» **LISTED RECORDS**
-------------------------
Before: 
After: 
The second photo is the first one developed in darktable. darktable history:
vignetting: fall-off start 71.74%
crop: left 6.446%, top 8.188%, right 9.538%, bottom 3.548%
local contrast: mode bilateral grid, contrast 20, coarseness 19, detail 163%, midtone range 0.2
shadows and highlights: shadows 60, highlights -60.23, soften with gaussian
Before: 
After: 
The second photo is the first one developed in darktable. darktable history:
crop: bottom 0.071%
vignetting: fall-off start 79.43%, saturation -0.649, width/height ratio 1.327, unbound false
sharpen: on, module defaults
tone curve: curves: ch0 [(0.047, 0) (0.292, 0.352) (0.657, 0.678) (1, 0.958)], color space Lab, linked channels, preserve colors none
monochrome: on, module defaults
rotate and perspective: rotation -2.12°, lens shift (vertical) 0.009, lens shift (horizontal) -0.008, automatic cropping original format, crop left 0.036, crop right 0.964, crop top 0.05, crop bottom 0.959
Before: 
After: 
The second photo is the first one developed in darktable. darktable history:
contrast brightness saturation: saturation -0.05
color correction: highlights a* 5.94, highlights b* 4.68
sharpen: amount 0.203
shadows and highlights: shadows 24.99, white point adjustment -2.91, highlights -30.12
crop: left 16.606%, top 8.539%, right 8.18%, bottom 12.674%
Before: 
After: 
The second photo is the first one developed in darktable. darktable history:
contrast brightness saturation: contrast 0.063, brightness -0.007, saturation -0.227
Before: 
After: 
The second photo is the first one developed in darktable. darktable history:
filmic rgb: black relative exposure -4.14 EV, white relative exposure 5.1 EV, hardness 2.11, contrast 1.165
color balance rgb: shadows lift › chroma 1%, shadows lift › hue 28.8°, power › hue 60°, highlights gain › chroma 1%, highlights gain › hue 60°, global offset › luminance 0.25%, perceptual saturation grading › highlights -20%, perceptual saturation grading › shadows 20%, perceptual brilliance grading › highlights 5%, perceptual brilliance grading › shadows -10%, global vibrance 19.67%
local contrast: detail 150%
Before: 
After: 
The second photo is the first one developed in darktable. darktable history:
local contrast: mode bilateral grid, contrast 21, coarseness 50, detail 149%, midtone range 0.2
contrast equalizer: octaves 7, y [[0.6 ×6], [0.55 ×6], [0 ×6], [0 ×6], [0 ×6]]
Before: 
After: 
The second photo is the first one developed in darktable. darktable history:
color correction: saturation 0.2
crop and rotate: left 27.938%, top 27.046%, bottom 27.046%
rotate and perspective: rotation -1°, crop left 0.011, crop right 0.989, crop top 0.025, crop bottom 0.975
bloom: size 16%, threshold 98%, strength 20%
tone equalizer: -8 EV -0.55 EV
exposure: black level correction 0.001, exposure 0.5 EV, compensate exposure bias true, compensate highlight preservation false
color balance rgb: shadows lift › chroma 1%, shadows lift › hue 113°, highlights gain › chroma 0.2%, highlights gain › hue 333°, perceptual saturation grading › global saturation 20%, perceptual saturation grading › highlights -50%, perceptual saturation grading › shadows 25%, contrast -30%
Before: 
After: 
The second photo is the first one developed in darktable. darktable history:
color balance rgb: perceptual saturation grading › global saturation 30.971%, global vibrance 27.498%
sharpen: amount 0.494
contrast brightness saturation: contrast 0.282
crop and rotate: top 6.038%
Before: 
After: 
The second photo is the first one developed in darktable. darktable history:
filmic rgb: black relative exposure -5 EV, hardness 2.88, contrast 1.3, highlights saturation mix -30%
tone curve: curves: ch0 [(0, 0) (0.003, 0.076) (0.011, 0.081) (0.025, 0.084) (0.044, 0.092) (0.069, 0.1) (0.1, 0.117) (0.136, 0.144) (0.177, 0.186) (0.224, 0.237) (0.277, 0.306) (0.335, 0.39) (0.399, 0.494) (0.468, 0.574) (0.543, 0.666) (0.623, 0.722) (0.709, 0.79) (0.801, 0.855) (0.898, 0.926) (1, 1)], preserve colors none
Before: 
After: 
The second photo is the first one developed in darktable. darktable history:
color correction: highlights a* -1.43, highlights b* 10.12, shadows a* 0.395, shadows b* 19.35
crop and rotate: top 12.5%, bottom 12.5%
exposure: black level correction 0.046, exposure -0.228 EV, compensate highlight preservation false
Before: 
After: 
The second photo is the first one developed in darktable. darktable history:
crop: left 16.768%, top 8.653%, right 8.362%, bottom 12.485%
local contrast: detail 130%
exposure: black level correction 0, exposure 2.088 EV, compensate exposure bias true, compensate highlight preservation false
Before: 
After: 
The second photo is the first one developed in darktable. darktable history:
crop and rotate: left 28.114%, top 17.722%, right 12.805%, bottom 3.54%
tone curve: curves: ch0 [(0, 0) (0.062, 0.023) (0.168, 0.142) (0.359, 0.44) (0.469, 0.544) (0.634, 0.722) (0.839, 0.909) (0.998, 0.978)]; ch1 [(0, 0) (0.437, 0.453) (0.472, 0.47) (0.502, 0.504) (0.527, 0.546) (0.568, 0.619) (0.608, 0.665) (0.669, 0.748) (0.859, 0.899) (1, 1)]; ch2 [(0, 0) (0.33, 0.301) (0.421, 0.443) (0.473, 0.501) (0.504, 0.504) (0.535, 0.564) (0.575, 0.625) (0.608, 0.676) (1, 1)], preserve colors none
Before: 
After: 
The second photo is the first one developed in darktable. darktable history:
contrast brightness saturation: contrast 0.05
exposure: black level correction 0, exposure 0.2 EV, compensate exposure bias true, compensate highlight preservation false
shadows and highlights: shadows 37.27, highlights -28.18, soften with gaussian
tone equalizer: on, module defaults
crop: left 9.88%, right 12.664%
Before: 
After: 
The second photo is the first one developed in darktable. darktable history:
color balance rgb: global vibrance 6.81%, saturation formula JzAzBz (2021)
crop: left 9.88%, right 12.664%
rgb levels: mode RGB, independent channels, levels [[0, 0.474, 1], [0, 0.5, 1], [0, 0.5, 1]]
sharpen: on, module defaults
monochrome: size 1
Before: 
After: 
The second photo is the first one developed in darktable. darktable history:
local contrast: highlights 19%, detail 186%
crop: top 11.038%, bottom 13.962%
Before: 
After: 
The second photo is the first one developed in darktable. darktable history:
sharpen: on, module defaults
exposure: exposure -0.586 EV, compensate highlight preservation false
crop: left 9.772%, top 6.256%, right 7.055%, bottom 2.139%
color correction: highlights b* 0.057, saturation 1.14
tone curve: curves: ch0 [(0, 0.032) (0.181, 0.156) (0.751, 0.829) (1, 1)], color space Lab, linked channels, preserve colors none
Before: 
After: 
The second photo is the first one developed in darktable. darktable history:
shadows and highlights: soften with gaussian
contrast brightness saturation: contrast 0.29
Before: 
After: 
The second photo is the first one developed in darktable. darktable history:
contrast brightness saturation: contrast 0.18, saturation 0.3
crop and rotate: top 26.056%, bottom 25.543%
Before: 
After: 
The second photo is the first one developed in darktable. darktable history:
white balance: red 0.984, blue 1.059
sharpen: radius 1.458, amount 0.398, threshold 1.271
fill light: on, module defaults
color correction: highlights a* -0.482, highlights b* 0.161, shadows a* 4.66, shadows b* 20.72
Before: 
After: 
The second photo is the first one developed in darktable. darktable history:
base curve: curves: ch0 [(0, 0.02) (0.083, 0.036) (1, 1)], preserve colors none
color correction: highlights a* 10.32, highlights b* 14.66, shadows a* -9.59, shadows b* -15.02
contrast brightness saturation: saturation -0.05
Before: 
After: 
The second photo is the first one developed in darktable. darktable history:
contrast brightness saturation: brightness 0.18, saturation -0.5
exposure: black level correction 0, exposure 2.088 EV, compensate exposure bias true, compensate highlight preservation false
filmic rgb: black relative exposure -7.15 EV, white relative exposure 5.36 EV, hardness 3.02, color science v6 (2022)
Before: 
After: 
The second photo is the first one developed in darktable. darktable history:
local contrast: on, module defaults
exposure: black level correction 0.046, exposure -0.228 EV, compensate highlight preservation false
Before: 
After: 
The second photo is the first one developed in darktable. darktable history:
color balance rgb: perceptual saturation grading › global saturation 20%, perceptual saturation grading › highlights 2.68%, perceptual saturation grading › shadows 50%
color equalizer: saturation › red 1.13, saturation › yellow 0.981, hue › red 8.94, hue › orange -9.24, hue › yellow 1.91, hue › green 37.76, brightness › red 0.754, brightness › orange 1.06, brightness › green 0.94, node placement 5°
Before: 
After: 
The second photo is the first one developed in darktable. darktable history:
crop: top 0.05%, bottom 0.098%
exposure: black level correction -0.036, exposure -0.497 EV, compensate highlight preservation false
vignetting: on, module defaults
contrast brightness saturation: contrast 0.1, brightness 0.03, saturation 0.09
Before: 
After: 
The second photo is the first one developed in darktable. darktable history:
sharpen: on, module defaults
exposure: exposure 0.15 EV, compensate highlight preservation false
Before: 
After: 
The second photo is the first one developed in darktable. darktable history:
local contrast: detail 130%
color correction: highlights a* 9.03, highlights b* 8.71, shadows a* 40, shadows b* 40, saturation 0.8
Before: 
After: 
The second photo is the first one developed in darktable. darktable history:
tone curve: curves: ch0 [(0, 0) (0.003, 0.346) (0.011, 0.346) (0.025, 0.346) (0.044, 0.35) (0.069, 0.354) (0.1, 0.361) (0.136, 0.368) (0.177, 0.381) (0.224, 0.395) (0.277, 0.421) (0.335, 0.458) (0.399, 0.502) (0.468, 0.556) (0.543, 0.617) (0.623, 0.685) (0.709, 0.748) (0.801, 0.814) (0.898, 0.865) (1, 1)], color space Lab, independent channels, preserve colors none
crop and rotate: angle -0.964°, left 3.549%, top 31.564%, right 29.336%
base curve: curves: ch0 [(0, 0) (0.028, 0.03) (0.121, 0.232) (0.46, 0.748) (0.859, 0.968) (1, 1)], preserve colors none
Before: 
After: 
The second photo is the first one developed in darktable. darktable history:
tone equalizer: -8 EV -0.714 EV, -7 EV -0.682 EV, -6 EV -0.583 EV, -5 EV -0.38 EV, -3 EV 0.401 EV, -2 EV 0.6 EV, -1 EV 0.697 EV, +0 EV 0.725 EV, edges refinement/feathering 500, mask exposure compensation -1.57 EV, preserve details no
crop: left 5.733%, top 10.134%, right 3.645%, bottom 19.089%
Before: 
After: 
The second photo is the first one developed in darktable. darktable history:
-------------------------
» **GIVEN REQUEST**
Arrange the lines of the records as a numbered list, from the very first line through the line containing "contrast brightness saturation: contrast 0.063, brightness", inclusive, leaving out any blank lines.

» **OUTPUT OF THE EXERCISE**
1. Before: 
2. After: 
3. The second photo is the first one developed in darktable. darktable history:
4. vignetting: fall-off start 71.74%
5. crop: left 6.446%, top 8.188%, right 9.538%, bottom 3.548%
6. local contrast: mode bilateral grid, contrast 20, coarseness 19, detail 163%, midtone range 0.2
7. shadows and highlights: shadows 60, highlights -60.23, soften with gaussian
8. Before: 
9. After: 
10. The second photo is the first one developed in darktable. darktable history:
11. crop: bottom 0.071%
12. vignetting: fall-off start 79.43%, saturation -0.649, width/height ratio 1.327, unbound false
13. sharpen: on, module defaults
14. tone curve: curves: ch0 [(0.047, 0) (0.292, 0.352) (0.657, 0.678) (1, 0.958)], color space Lab, linked channels, preserve colors none
15. monochrome: on, module defaults
16. rotate and perspective: rotation -2.12°, lens shift (vertical) 0.009, lens shift (horizontal) -0.008, automatic cropping original format, crop left 0.036, crop right 0.964, crop top 0.05, crop bottom 0.959
17. Before: 
18. After: 
19. The second photo is the first one developed in darktable. darktable history:
20. contrast brightness saturation: saturation -0.05
21. color correction: highlights a* 5.94, highlights b* 4.68
22. sharpen: amount 0.203
23. shadows and highlights: shadows 24.99, white point adjustment -2.91, highlights -30.12
24. crop: left 16.606%, top 8.539%, right 8.18%, bottom 12.674%
25. Before: 
26. After: 
27. The second photo is the first one developed in darktable. darktable history:
28. contrast brightness saturation: contrast 0.063, brightness -0.007, saturation -0.227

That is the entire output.